Dr. Sun Kang and Nurse Grimei of Digestive Endoscopy Department, after receiving the task assigned by the director of Digestive Endoscopy, went to the two operating rooms immediately without taking the afternoon break to complete the connection of endoscopy equipment, the connection of carbon dioxide gas supply and the preoperative preparation of endoscopic suture accessories, so as to implement minimally invasive suture surgery for patients as soon as possible.
Occupational disease makes surgery more difficult
At 1350 hours, the patient was sent to two operating rooms. CT showed that there was emphysema in the mediastinum. In order to ensure the safety of the patient, Doctor Wenchao of Anesthesia Department used fiberoptic bronchoscope to confirm that the patient had no tracheal injury before anesthesia, and then anesthetized him.
Dr. Sun Kang immediately performed endoscopic surgery for the patient. Sun Kang found during the operation that because the patient may be engaged in swallowing swords for a long time, his muscular layer and mucosa are thicker than those of the ordinary patients, and the suture under the mirror is not as easy as the conventional suture.
Moreover, after several hours of rupture of the esophagus, the surrounding mucosal edema is obvious. In addition, when the esophagus is inflated under endoscopy after perforation, the esophagus can not be fully filled, and the perforation is located in the third physiological narrowness of the esophagus, which limits the operating space.

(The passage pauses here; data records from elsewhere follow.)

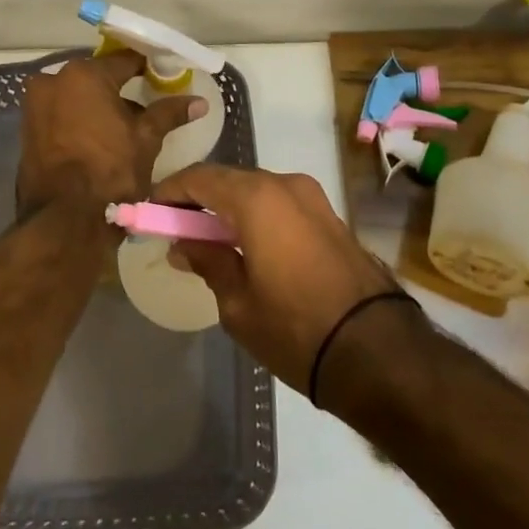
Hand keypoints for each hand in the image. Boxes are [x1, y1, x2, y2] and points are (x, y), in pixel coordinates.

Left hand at [17, 52, 203, 215]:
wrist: (65, 223)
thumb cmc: (110, 172)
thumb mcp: (146, 139)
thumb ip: (169, 113)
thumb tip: (199, 102)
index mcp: (83, 75)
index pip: (125, 61)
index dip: (148, 69)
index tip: (164, 78)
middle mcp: (52, 81)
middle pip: (97, 78)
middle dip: (119, 90)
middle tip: (146, 107)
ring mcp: (34, 107)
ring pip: (76, 97)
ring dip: (98, 107)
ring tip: (124, 128)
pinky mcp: (27, 131)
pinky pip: (60, 115)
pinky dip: (79, 122)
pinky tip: (99, 141)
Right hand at [152, 165, 404, 393]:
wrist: (377, 350)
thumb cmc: (295, 328)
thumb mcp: (237, 303)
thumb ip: (207, 261)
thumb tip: (183, 244)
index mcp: (256, 197)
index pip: (199, 178)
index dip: (170, 191)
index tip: (151, 212)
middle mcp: (285, 184)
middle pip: (229, 180)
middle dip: (198, 199)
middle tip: (175, 230)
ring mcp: (312, 197)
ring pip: (256, 190)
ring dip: (228, 208)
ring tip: (207, 241)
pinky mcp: (329, 215)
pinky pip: (279, 204)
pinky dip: (255, 216)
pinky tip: (244, 246)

Finally, after many efforts, the doctor used five large titanium clips and four small titanium clips to clip the esophageal perforation of the patient, and finally completed the minimally invasive suture under gastroscope.
Subsequently, the doctor continued to inflate (carbon dioxide) under endoscopy to confirm that the wound was sutured well, and then placed a jejunal nutrition tube. Endoscopic suture was successfully completed at 14:40.

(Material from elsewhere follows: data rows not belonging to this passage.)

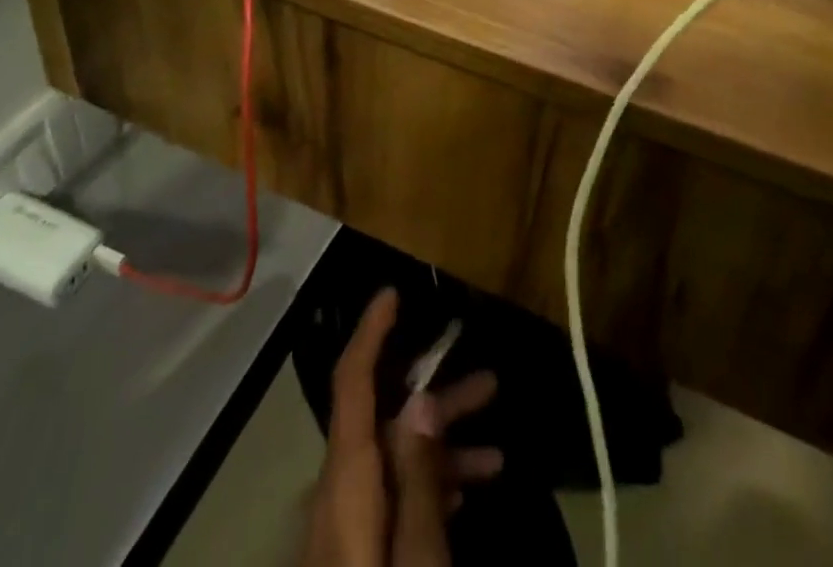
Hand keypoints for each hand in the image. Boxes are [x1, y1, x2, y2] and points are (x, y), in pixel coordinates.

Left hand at [298, 289, 503, 566]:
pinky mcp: (354, 552)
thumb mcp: (416, 558)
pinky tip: (466, 491)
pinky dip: (427, 486)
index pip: (352, 383)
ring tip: (496, 453)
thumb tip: (422, 400)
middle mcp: (337, 490)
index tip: (391, 292)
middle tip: (489, 382)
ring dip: (441, 446)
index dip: (370, 332)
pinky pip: (390, 496)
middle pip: (383, 420)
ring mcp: (343, 524)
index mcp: (345, 479)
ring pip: (393, 460)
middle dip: (435, 397)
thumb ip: (419, 480)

It is understood that Dagang is now recovering well and will soon be discharged from hospital.
Esophageal injuries should be treated immediately by fasting
According to Dr. Sun Kang, although the patients injuries were rare and serious, he did a good job, that is, he did not eat again after feeling uncomfortable and possibly injured, and went to the doctor as soon as possible. The whole digestive tract was found to be very clean during medical treatment, which brought great convenience to the follow-up surgical treatment.
Otherwise, food passing through the esophagus may enter the thoracic cavity through a wound or even surround the heart, which will necessitate thoracotomy.
Sun Kang reminds us that once we find out that we may have esophageal injury, we should seek medical treatment immediately, and do not eat or drink water in the process, so as to leave a more convenient environment for follow-up treatment.
This performance is not magic but technology.
And only professionals can do it.
Never try to swallow a sword because you are curious!